GET /v1/analytics/compression-config
PUT /v1/analytics/compression-config

curl -X PUT -H "x-api-key: YOUR_API_KEY" \
  -H "Content-Type: application/json" \
  -d '{
    "prompt_compression": "medium",
    "context_compression_enabled": true,
    "max_context_tokens": 4096,
    "semantic_dedup_enabled": true,
    "semantic_dedup_threshold": 0.85
  }' \
  "https://veriswarm.ai/v1/analytics/compression-config"

Config fields:

Field	Type	Default	Description
`prompt_compression`	string	`disabled`	`disabled`, `light`, `medium`, or `aggressive`
`context_compression_enabled`	boolean	`false`	Summarize older conversation turns
`max_context_tokens`	integer	`4096`	Max tokens to keep before summarizing
`semantic_dedup_enabled`	boolean	`false`	Remove near-duplicate messages
`semantic_dedup_threshold`	float	`0.85`	Similarity threshold for dedup (0-1)

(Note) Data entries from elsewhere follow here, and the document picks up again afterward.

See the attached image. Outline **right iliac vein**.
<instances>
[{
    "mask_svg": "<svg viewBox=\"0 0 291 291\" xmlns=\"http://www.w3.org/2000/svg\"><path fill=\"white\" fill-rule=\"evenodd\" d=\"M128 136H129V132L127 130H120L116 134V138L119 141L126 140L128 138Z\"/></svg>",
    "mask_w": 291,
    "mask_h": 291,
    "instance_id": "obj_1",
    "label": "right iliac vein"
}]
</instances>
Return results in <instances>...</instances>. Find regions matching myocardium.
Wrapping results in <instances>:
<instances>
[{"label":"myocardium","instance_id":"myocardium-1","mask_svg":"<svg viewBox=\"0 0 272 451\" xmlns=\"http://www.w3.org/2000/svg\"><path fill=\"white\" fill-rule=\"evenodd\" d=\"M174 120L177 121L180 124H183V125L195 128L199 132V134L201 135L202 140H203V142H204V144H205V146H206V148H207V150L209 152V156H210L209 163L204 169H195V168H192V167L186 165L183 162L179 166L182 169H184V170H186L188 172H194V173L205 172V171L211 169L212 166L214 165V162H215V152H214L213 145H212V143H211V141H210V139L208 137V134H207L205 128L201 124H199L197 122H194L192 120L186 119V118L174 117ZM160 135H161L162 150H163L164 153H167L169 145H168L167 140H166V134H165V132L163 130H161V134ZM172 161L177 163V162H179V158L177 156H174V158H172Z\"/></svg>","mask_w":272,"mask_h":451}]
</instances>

All compression is opt-in and disabled by default.

LLM Proxy

A drop-in replacement for OpenAI's API. Point any OpenAI-compatible SDK at VeriSwarm's proxy endpoint and all requests flow through Cortex's routing rules, caching, and compression pipeline.

List Models

GET /v1/proxy/models

Chat Completions

POST /v1/proxy/chat/completions

curl -X POST -H "x-api-key: YOUR_API_KEY" \
  -H "Content-Type: application/json" \
  -d '{
    "model": "gpt-4o",
    "messages": [
      {"role": "user", "content": "Explain agent trust scoring in one paragraph."}
    ]
  }' \
  "https://veriswarm.ai/v1/proxy/chat/completions"

SDK Integration

Point any OpenAI SDK at the proxy base URL:

Python:

from openai import OpenAI

client = OpenAI(
    base_url="https://veriswarm.ai/v1/proxy",
    api_key="YOUR_API_KEY",  # Your VeriSwarm API key
)

response = client.chat.completions.create(
    model="gpt-4o",
    messages=[{"role": "user", "content": "Hello"}],
)

Node:

import OpenAI from "openai";

const client = new OpenAI({
  baseURL: "https://veriswarm.ai/v1/proxy",
  apiKey: "YOUR_API_KEY", // Your VeriSwarm API key
});

const response = await client.chat.completions.create({
  model: "gpt-4o",
  messages: [{ role: "user", content: "Hello" }],
});

Plan Availability

Feature	Free	Pro	Max	Enterprise
Cost analytics	Read-only	Full	Full	Full
Routing rules	--	Up to 5	Unlimited	Unlimited
Transform pipeline	--	Up to 5	Unlimited	Unlimited
Semantic cache	--	Yes	Yes	Yes
Token compression	--	Yes	Yes	Yes
LLM proxy	--	Yes	Yes	Yes

Authentication

All Cortex endpoints accept either authentication method:

x-api-key header -- your platform API key
x-account-access-token header -- user session token from login

Both resolve to your tenant. Use whichever fits your integration pattern.